● **Extracted text**:

How often do students insist on returning to the U at night to extend their working day?

Hovedinnhold

According to professor Haakon Fossen, Department of Earth Science and Bergen Museum, GEO-students do. That is if they get a chance to work on their field sketching skills:

- Geology is, by nature, a field-based branch of science, and making on-site sketches is the best way to approach and explore an outcrop.

Field sketching sharpens our ability to observe and forces us to make important decisions regarding things such as unconformities, cross-cutting relations, layer continuity and grain size variations. Students realize this once they are exposed to field sketching during field trips and fieldwork. Everyone seems to agree on its usefulness, but surprisingly enough, few if any universities offer a field-sketching course.

A student initiative

Students in Bergen recently decided to do something about this. Through their local association “Fagutvalget” and its leader Ingeborg Aarsland, they teamed up with professors Haakon Fossen and Jon Inge Svendsen. –We are no experts on the subject, they say, but when students come to us to get help like this, we are not going to turn then down. More than 100 students expressed interest in such a course within hours of putting the announcement out on Facebook, so two separate courses were arranged this month.

● **Set problem**:
Write the next part of the article about the Bergen geology students' field-sketching course, starting right after its last sentence.

● **Data listing**:
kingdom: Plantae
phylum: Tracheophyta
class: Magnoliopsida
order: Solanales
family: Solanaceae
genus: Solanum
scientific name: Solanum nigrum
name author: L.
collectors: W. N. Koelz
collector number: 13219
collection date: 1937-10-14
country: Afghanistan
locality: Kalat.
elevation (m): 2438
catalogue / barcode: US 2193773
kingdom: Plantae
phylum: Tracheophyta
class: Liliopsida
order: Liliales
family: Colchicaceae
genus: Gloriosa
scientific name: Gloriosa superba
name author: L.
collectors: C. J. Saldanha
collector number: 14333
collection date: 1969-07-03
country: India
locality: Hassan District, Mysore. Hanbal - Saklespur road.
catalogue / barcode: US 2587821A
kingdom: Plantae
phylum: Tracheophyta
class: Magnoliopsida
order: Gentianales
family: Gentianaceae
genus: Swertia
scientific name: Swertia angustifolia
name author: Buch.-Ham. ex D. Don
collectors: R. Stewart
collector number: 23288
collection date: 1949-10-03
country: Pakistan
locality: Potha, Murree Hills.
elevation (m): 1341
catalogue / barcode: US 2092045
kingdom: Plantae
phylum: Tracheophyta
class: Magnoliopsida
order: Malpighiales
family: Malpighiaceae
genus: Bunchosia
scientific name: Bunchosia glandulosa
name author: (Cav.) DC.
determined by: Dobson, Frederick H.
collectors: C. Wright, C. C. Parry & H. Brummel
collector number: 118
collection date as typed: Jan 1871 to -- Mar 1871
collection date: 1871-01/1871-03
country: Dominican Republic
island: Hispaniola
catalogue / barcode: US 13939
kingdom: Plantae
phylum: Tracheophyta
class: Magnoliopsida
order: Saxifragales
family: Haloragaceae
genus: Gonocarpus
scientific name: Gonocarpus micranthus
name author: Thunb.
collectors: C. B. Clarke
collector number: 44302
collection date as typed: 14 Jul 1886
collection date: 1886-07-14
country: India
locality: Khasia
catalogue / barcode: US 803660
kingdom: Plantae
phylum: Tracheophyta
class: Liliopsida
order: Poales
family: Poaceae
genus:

● **Reply**:
Learning by sharing

The course consists of a theoretical part and a more extensive hands-on part. At the start of the course, the lecturers share fundamental concepts and principles that they had picked up through years of fieldwork. However, the most important part was practically oriented: The participants were to make sketches based on a couple of pictures of actual localities. Furthermore, the deal with the participants was that they would all have to share their sketches. By means of a handy projector we were able to project sketches on the wall, point out things that worked well, and discuss how the sketch could be improved. Everybody was happy with how this worked, and with a wide range in styles and approaches everyone learned quite a bit from these exercises.

It is up to the students themselves to take it further. As usual, practice makes perfect. – Make at least one quick sketch every day for a few weeks, and you will surely outsketch me, Fossen said.